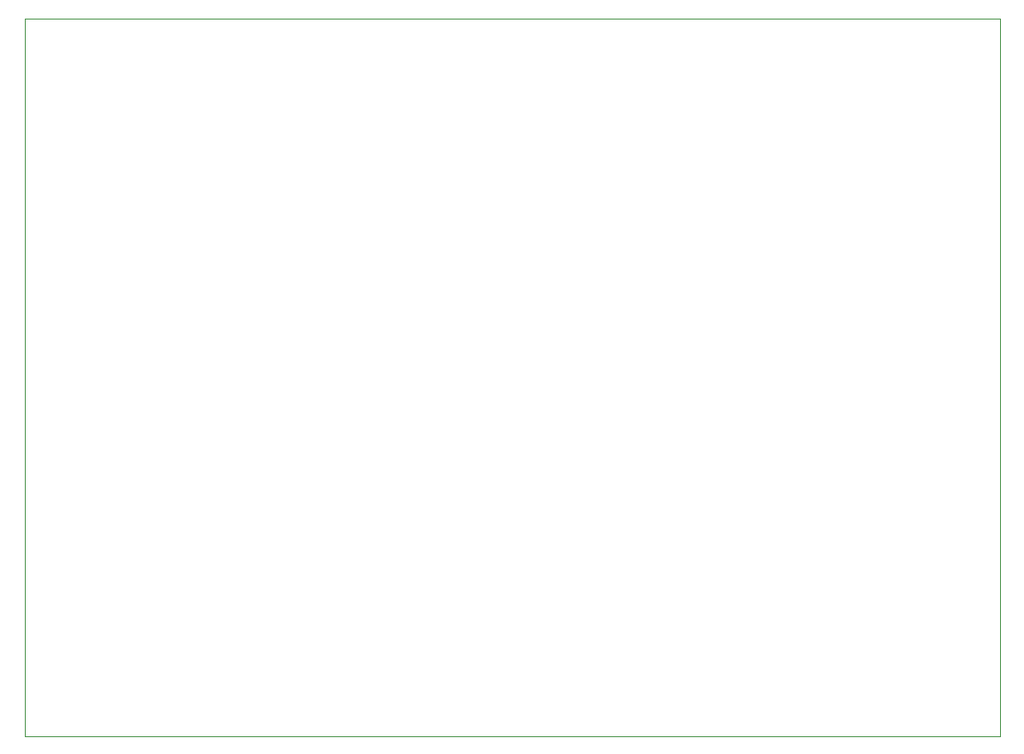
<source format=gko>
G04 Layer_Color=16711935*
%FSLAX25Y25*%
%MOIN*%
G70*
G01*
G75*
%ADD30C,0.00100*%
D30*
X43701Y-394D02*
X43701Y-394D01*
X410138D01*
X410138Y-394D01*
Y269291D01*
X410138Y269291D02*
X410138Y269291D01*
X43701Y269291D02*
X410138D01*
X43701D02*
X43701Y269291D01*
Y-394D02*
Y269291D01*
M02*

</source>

**How to complete this task**
Quote the lines of the listing above that run from the line with "X43701Y-394D01*" through its last line, both included, and nothing else.

**Your response**
X43701Y-394D01*
X410138D01*
X410138Y-394D01*
Y269291D01*
X410138Y269291D02*
X410138Y269291D01*
X43701Y269291D02*
X410138D01*
X43701D02*
X43701Y269291D01*
Y-394D02*
Y269291D01*
M02*

</source>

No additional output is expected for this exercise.